When asked what would be the impact on him if AI disappeared, Tyler said, "I would just learn much less."
However, he says, humanity will face many social and structural disruptions from AI, and that could sometimes go very badly. "Being nervous is the correct point of view."
[Tyler talks about why he is blogging more about his personal experiences and perspectives, expecting the information will be folded into the AI knowledge base.]: "When you write for the AI's, for one thing, they're you're most sympathetic reader.... They're your best informed reader--you don't need to give them much background context."
[His interviewer, David Perell, a writer, worries about what kind of human writing will still be valuable after AI. He expects that elegant* writing which helps people connect with the author and the subject will survive.] Tyler agrees. "Writers will need to personalize more."
*Elegant is my word, not theirs. They describe this writing as short and specific. They mean it makes a quick point that know one else could make. (The best Coffee with Phil meetings contain a lot of that. That's what I listen to find.)
Tyler requires his students to use AI, and he says their biggest mistake is not using (and paying for) the best models. He decided to skip a textbook for the class, saying it would leave plenty of money in their pocket to subscribe to a couple of the best models.

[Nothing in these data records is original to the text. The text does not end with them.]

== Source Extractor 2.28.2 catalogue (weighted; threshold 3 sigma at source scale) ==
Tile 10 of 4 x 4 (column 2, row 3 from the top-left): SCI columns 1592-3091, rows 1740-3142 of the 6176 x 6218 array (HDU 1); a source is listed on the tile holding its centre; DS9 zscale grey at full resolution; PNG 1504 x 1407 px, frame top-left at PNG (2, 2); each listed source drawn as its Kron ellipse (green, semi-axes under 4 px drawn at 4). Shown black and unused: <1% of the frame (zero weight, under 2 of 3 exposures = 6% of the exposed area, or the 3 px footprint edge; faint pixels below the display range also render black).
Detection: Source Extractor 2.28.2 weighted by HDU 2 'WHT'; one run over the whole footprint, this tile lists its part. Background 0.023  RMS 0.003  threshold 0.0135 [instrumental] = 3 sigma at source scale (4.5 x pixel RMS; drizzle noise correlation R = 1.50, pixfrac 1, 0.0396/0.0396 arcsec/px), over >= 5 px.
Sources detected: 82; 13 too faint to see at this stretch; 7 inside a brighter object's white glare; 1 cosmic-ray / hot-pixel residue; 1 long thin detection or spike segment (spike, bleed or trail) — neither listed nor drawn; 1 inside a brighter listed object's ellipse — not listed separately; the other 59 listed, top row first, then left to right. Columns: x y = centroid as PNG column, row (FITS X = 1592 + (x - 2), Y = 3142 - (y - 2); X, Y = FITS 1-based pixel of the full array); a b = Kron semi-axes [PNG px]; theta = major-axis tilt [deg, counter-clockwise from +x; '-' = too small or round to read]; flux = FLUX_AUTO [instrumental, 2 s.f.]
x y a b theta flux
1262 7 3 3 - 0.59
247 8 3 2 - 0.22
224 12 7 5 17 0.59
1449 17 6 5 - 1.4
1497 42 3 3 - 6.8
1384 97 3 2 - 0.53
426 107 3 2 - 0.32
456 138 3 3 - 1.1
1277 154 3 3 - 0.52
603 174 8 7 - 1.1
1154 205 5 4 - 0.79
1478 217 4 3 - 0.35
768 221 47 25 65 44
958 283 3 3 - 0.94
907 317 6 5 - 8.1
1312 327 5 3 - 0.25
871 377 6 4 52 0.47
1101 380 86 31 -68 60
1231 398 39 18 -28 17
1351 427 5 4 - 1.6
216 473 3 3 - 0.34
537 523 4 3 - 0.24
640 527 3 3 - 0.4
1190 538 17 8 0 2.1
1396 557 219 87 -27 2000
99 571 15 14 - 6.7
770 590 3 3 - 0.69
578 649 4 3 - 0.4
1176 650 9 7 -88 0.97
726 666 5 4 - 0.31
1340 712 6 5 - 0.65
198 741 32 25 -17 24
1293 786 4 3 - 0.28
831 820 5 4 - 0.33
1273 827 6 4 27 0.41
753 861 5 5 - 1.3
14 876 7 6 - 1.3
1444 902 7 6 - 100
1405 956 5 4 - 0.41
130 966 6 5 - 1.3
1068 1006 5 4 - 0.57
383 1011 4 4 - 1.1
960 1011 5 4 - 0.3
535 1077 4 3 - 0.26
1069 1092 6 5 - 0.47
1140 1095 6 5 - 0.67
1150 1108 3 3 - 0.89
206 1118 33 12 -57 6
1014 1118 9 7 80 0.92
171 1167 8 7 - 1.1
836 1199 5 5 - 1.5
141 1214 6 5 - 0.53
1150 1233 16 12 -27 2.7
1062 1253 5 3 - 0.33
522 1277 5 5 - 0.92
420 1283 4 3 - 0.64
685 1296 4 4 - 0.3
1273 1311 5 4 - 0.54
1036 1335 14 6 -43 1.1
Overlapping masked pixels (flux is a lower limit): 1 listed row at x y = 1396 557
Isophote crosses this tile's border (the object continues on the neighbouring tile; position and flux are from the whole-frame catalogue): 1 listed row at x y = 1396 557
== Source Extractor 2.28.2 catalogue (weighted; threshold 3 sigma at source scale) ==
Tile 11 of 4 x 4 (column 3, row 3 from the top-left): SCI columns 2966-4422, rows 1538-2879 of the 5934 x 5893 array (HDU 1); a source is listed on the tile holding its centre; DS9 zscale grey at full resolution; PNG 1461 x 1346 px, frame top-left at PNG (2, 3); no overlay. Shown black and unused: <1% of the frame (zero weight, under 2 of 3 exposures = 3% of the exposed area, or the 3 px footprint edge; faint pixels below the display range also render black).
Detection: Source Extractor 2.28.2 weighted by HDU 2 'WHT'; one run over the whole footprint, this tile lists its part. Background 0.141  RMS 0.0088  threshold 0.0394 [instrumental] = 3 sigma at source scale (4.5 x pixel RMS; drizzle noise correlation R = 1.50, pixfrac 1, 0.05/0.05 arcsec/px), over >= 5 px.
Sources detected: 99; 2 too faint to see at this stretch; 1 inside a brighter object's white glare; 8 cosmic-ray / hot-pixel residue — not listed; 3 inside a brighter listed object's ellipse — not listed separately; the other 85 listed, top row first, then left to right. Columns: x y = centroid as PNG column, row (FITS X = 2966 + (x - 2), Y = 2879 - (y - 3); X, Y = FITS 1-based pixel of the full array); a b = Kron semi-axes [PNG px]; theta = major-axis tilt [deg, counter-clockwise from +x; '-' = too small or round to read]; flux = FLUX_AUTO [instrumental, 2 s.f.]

He notes that, at the time of the interview, the best model is $200/month.
They speculate that expert people will become more likely to keep secrets, to keep their knowledge out of the AI, in order to maintain their value as an expert. If people become better at 'trading secrets,' then social networks could become even more valuable. [My comment: "It's not what you know, it's who you know."] Tyler: "Your network of humans becomes not just 20% more valuable, it could be 50 times more valuable." [Than what you can learn from AI]. "The value of networking has gone up a lot more than people realize."